The first full day of astronomical autumn dawns to downpour. A cricket in the garden scrapes out a last few, scattered notes.
rain
September 22, 2021
Sunrise somewhere over the rain. In the dripping forest canopy, a dark card-shuffle of wings.
September 5, 2021
Rain easing off by mid-morning. At one end of the lilac, I spot some dark leaves: buckthorn, I think, grown 10 feet tall without my noticing.
September 1, 2021
Rain thickens toward mid-morning as the ex-hurricane moves through. One cricket still calls from the shelter of peony leaves.
August 18, 2021
Rain and warblers. An earth-shaking blast from the quarry two miles away. The soft susurrus of tree crickets.
August 10, 2021
Tulip poplar leaves waving like four-fingered, cartoon hands. A shimmer of mizzle thickens into rain. The Carolina wrens go on dueting.
July 21, 2021
A few drops of rain.

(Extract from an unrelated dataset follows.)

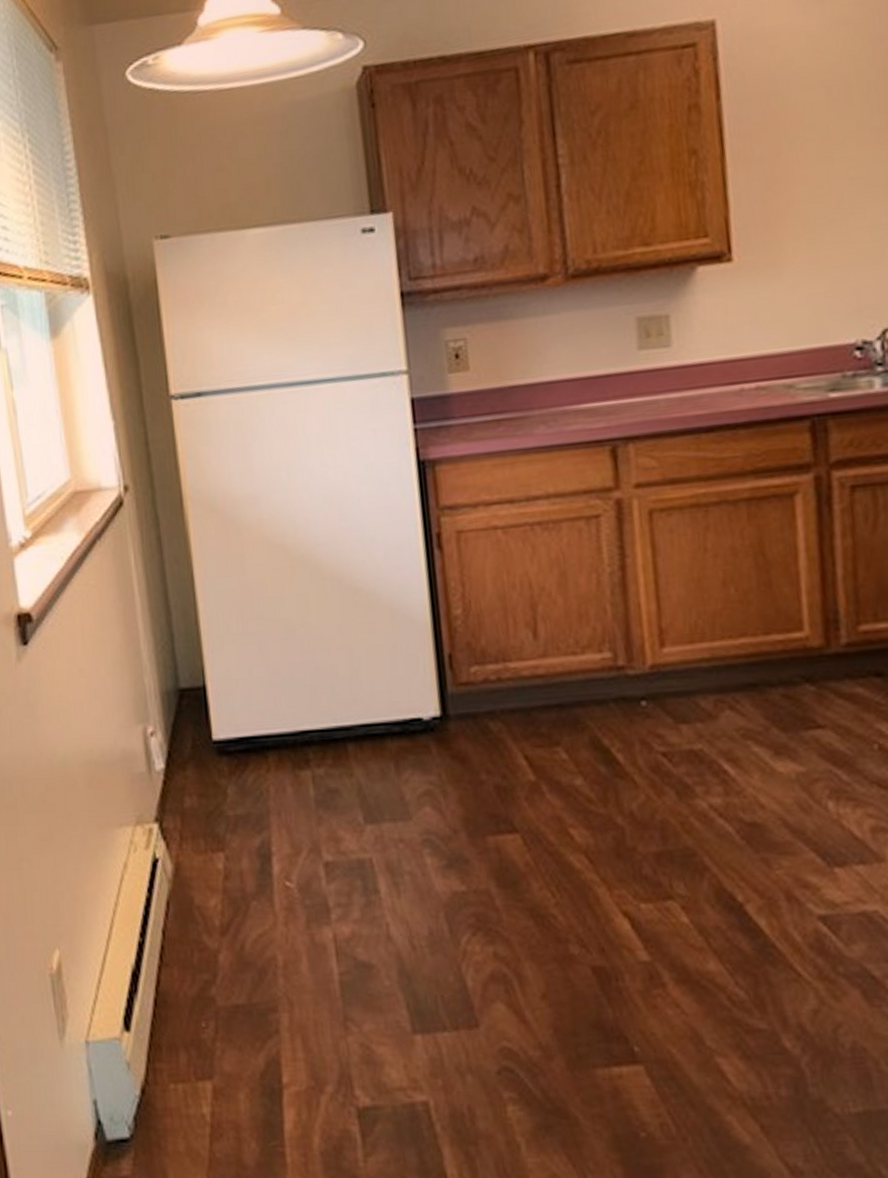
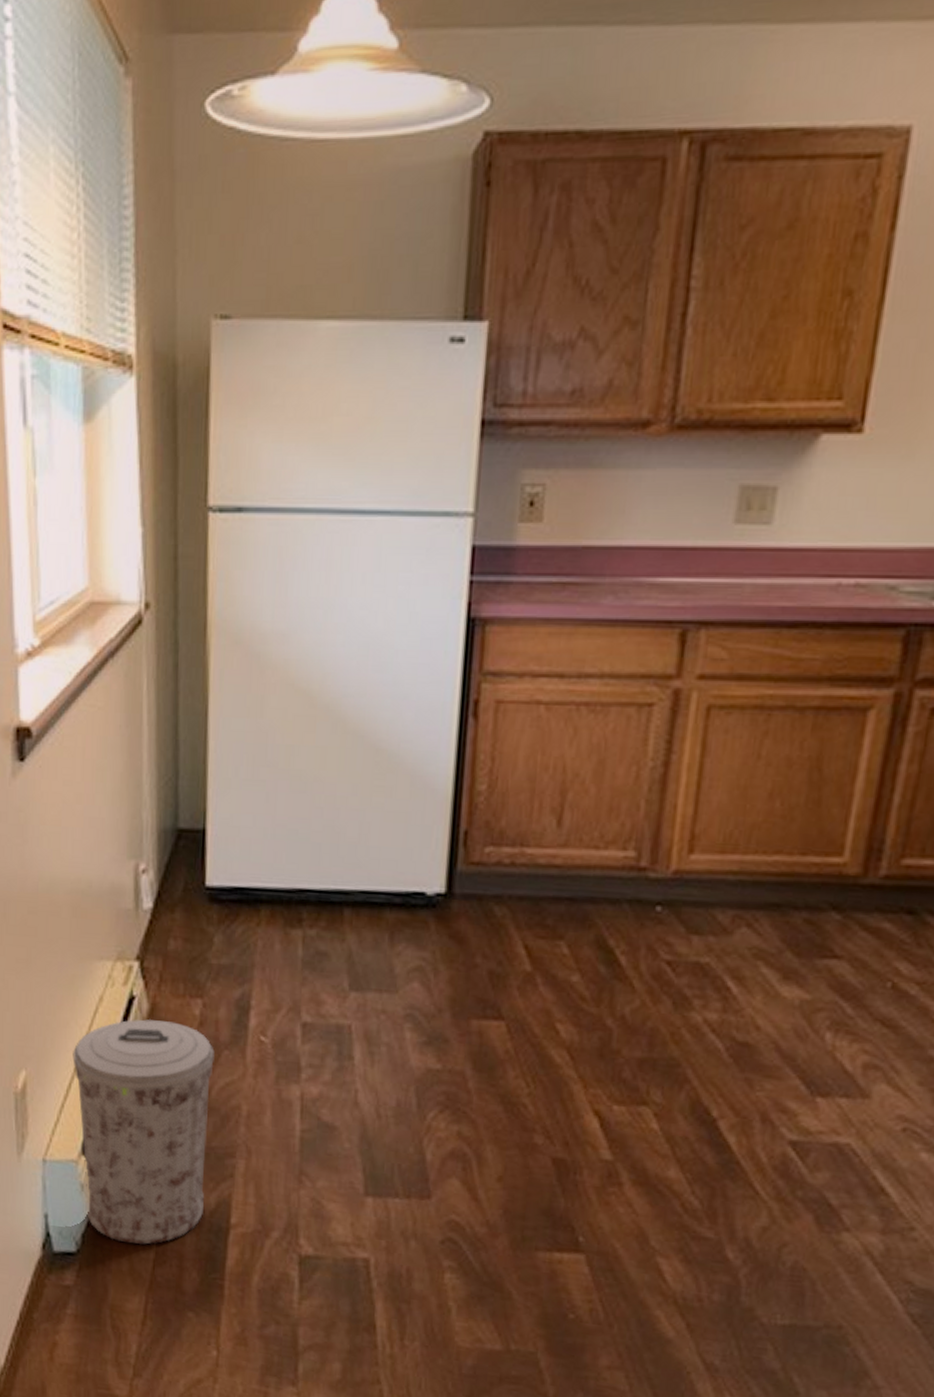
trash can: none [103,879,254,1120] -> present [72,1019,215,1245]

A gnatcatcher fluttering up from the weeds to a walnut tree swerves to—I assume—catch a gnat.
July 8, 2021
Brief rain showers, one after another. A goldfinch lands sideways on a blossoming mullein stalk as if to compare yellows.
June 22, 2021
A doe picks her way through the rain-soaked meadow, fawn scrambling along behind. A cerulean warbler’s ascending song.
June 10, 2021
Downpour. An ant abandons its dead caterpillar. An earthworm dangles from a cardinal’s bill.
June 8, 2021
A late-morning pause in the rain. The sun comes out, and I notice that the first evening primroses have opened—that flat, obvious yellow.
June 4, 2021
Rain just past, tree leaves glisten in the sun. A brown thrasher holds forth like a street-corner prophet, hallelujah, hallelujah.
May 30, 2021
Rainy and cold. An indigo bunting and a phoebe clash briefly in the air above the stream and retire to neighboring walnut branches.
May 29, 2021
Mid-morning, and the rain has dwindled into cold mizzle. In the marsh at the bottom of the meadow, the spring peepers start back up.